§ Aim of the task: Can you give this listing again with "image" swapped for "frame" everywhere it occurs, changing nothing else and leaving the pictures out?

§ Raw data:
==*==

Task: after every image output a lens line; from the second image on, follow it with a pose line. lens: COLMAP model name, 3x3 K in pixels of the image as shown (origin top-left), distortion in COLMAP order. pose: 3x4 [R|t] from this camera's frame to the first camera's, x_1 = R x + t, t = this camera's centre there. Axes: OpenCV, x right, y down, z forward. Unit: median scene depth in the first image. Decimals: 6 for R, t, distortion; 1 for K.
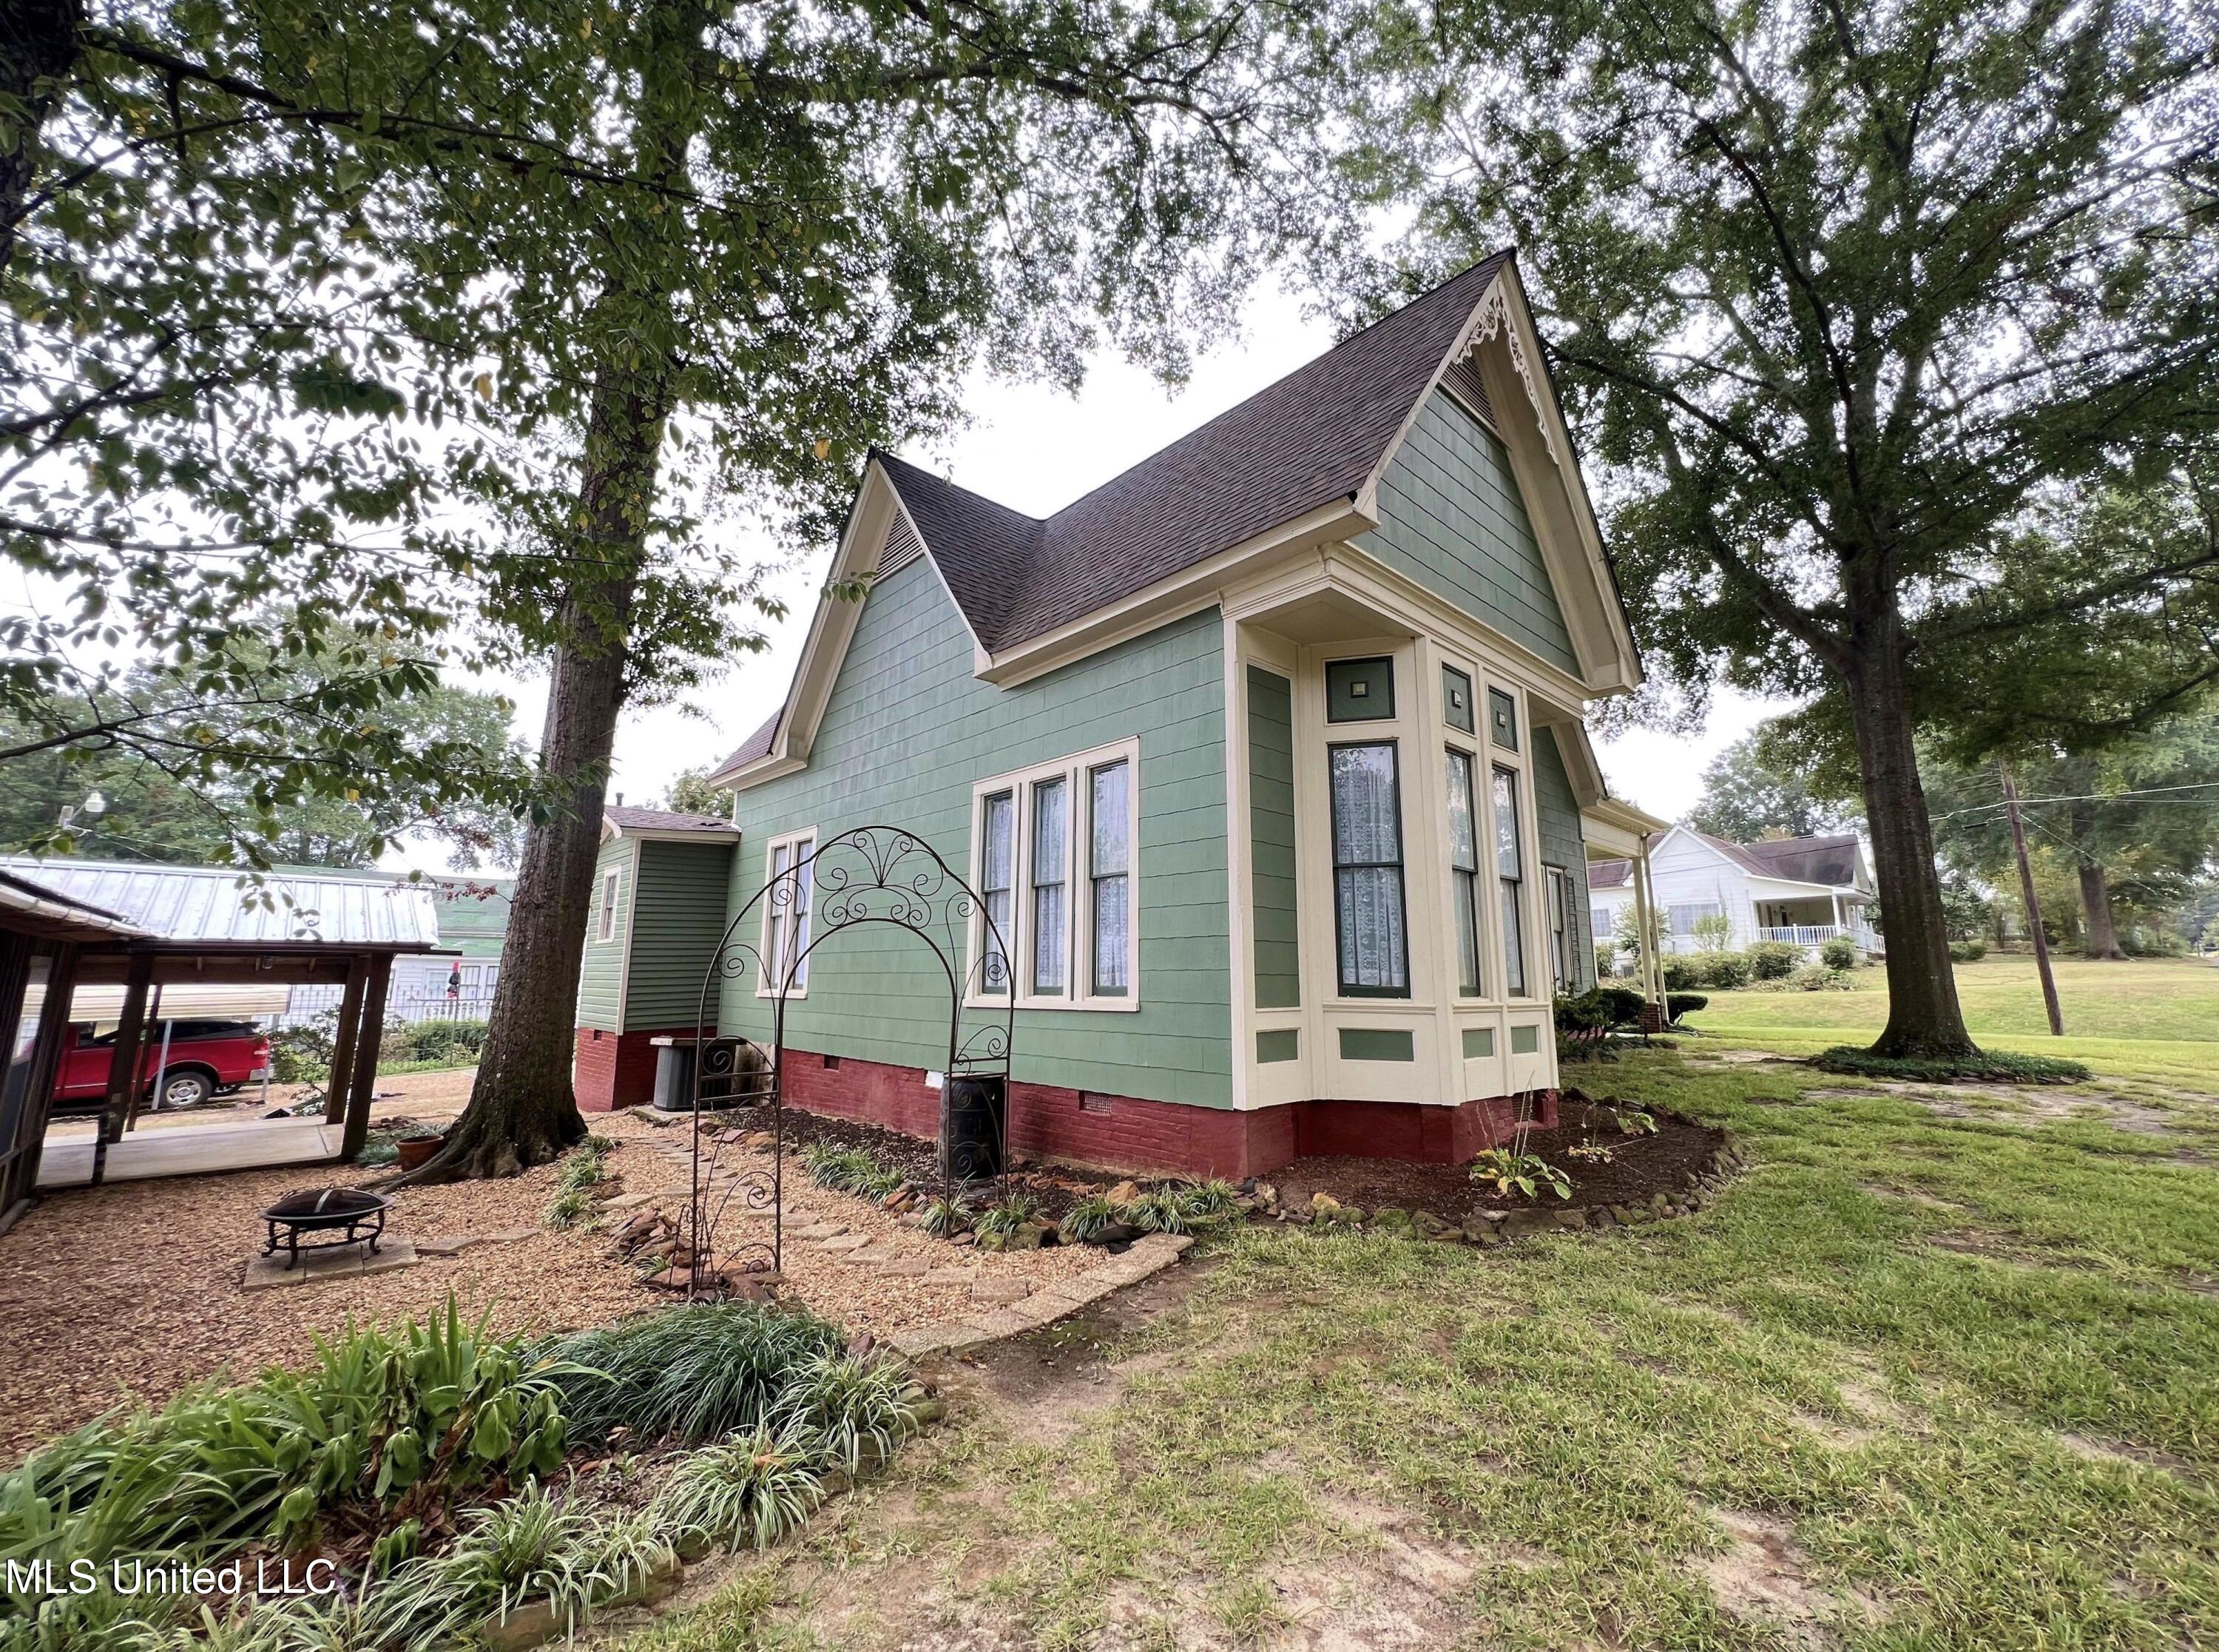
lens RADIAL K [[895.8, 0, 1103.9], [0, 895.8, 815.0], [0, 0, 1]] dist [-0.003001, 0.001002]
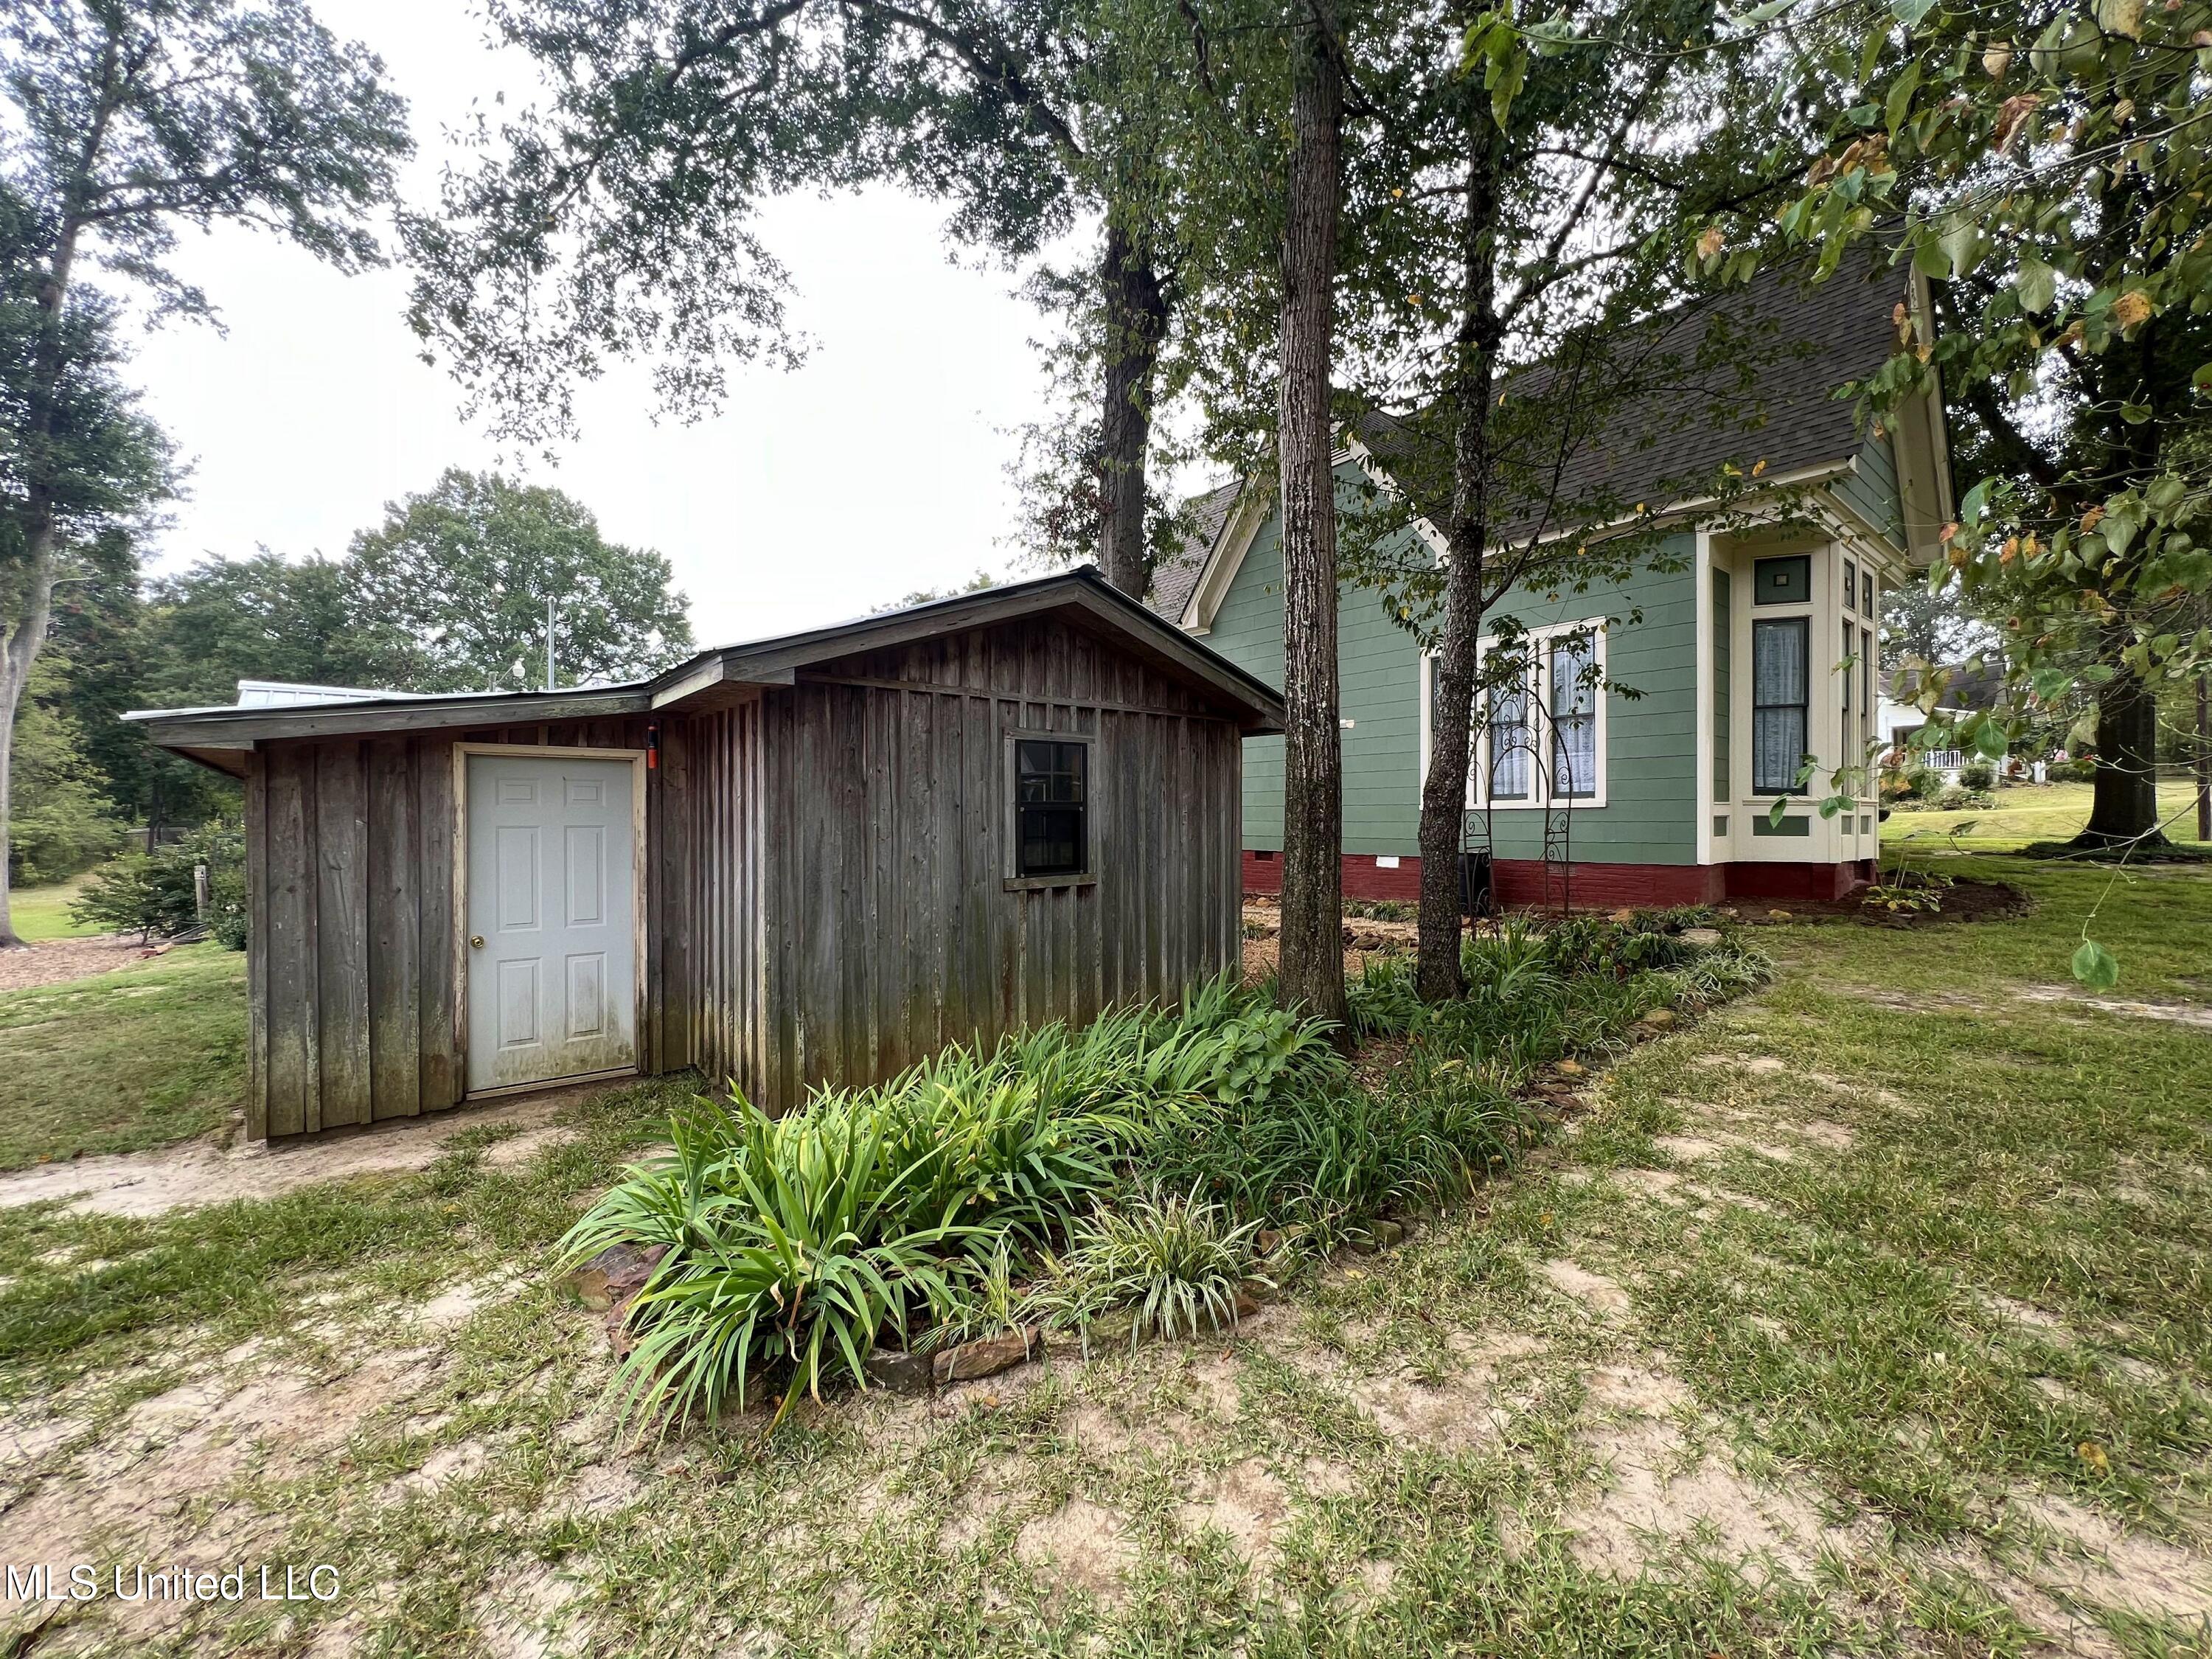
lens RADIAL K [[893.0, 0, 1096.9], [0, 893.0, 815.0], [0, 0, 1]] dist [-0.003001, 0.001002]
pose [[0.997787, -0.009529, -0.065809, -0.700963], [0.021230, 0.983533, 0.179475, -0.052193], [0.063015, -0.180475, 0.981559, -0.509783]]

==*==

§ Expected answer:
Task: after every frame output a lens line; from the second frame on, follow it with a pose line. lens: COLMAP model name, 3x3 K in pixels of the frame as shown (origin top-left), distortion in COLMAP order. pose: 3x4 [R|t] from this camera's frame to the first camera's, x_1 = R x + t, t = this camera's centre there. Axes: OpenCV, x right, y down, z forward. Unit: median scene depth in the first frame. Decimals: 6 for R, t, distortion; 1 for K.
lens RADIAL K [[895.8, 0, 1103.9], [0, 895.8, 815.0], [0, 0, 1]] dist [-0.003001, 0.001002]
lens RADIAL K [[893.0, 0, 1096.9], [0, 893.0, 815.0], [0, 0, 1]] dist [-0.003001, 0.001002]
pose [[0.997787, -0.009529, -0.065809, -0.700963], [0.021230, 0.983533, 0.179475, -0.052193], [0.063015, -0.180475, 0.981559, -0.509783]]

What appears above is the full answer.